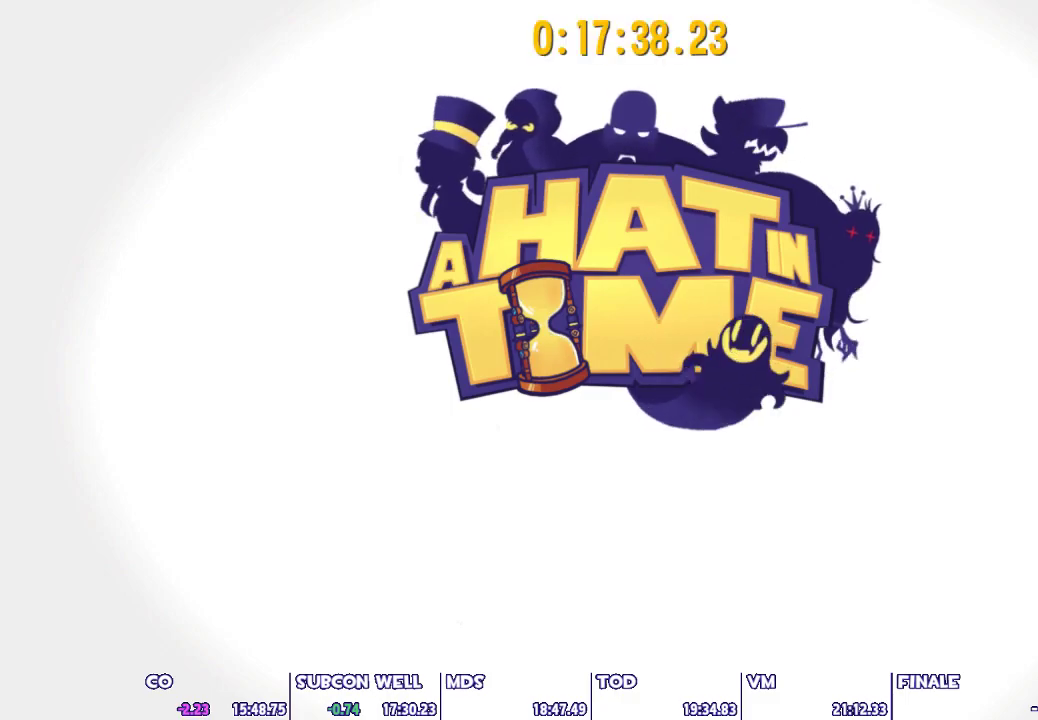
Gameplay with keyboard and mouse; each line is a JSON object with the keys and mouse buttons held at the frame after it. "events" lists presses ("down") and releases ("up") of "1", "2", "3", "4", "5", "a", "alt", "c", "caps_lock", "ctrl", "d", "e", "escape", "f", "g", "q", "r", "s", "shift", "space", "t", "tab", "v", "w", "x", "z", "mouse_left", "mouse_wheel" and "mouse_right" between this image and that frame as [ms after this image, input, new state], when the widget could be followed in between. "mouse_left", "mouse_wheel", "mouse_right" = the "left", "wheel", "right" buttons of the "mouse" list. No other keys are recorded. "wheel" means that the mouse wheel is clicked or scrolled. Not read: mouse_move.
{"keys": ["ctrl", "s"], "mouse": [], "events": [[133, "s", "down"], [183, "ctrl", "down"]]}
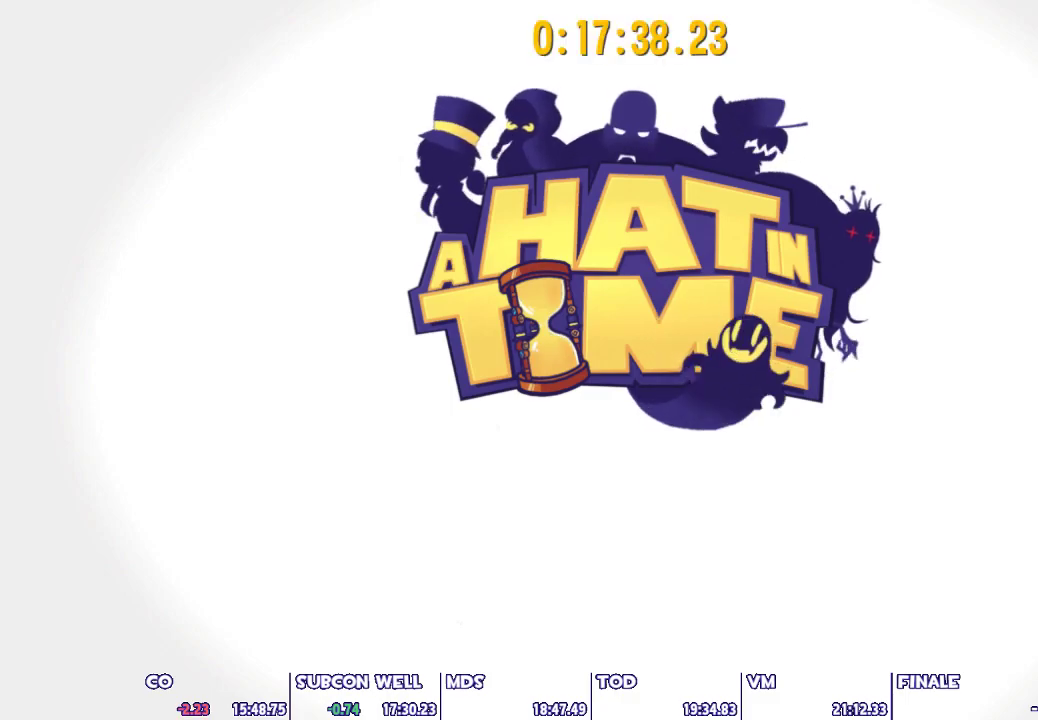
{"keys": ["ctrl", "s"], "mouse": [], "events": []}
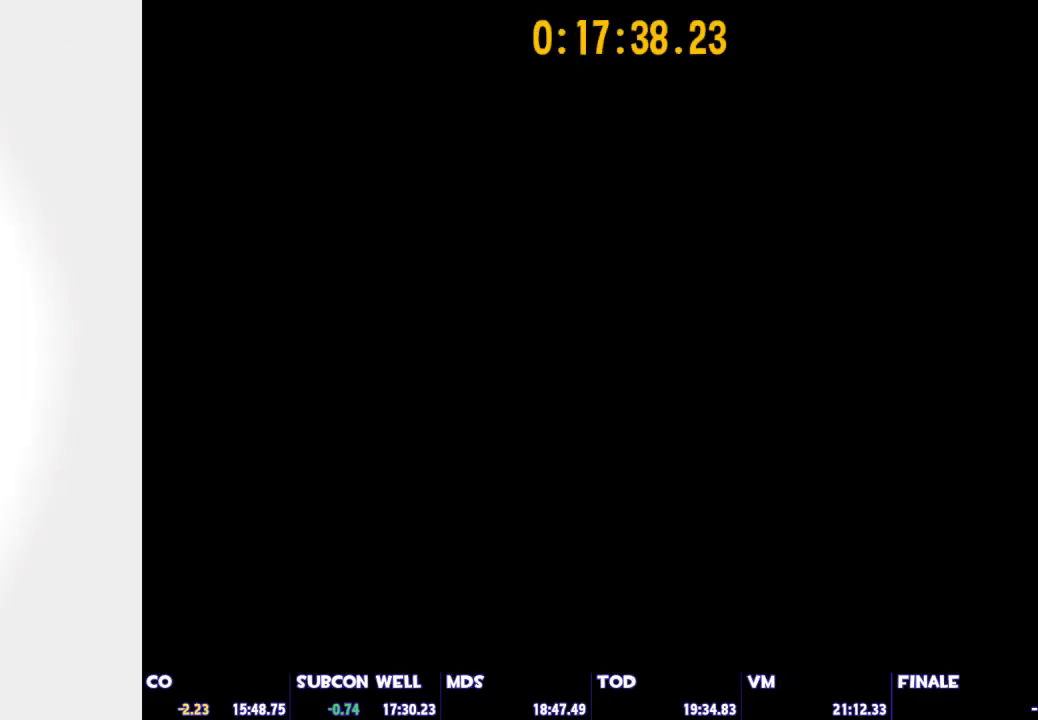
{"keys": ["ctrl", "s"], "mouse": [], "events": []}
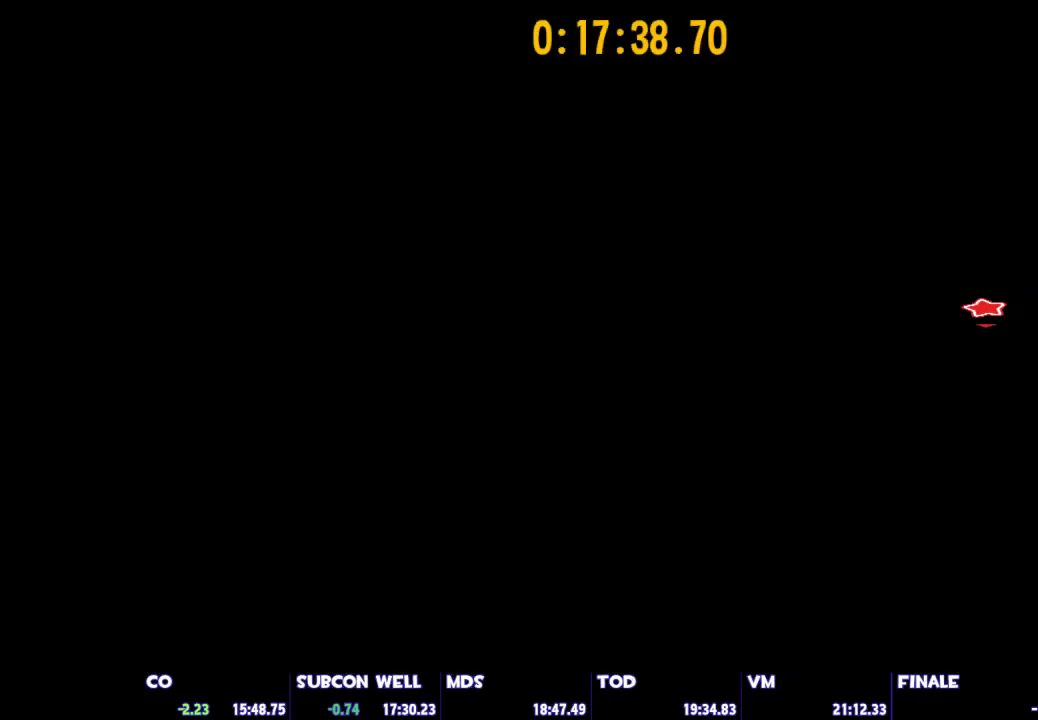
{"keys": ["e"], "mouse": [], "events": [[133, "ctrl", "up"], [183, "e", "down"], [183, "s", "up"], [283, "e", "up"], [333, "e", "down"], [417, "e", "up"], [467, "e", "down"]]}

....................

What the task requires.
Transcribe each entry above character for character, omitting pictures.

Response area.
Gameplay with keyboard and mouse; each line is a JSON object with the keys and mouse buttons held at the frame after it. "events" lists presses ("down") and releases ("up") of "1", "2", "3", "4", "5", "a", "alt", "c", "caps_lock", "ctrl", "d", "e", "escape", "f", "g", "q", "r", "s", "shift", "space", "t", "tab", "v", "w", "x", "z", "mouse_left", "mouse_wheel" and "mouse_right" between this image and that frame as [ms after this image, input, new state], when the widget could be followed in between. "mouse_left", "mouse_wheel", "mouse_right" = the "left", "wheel", "right" buttons of the "mouse" list. No other keys are recorded. "wheel" means that the mouse wheel is clicked or scrolled. Not read: mouse_move.
{"keys": ["ctrl", "s"], "mouse": [], "events": [[133, "s", "down"], [183, "ctrl", "down"]]}
{"keys": ["ctrl", "s"], "mouse": [], "events": []}
{"keys": ["ctrl", "s"], "mouse": [], "events": []}
{"keys": ["e"], "mouse": [], "events": [[133, "ctrl", "up"], [183, "e", "down"], [183, "s", "up"], [283, "e", "up"], [333, "e", "down"], [417, "e", "up"], [467, "e", "down"]]}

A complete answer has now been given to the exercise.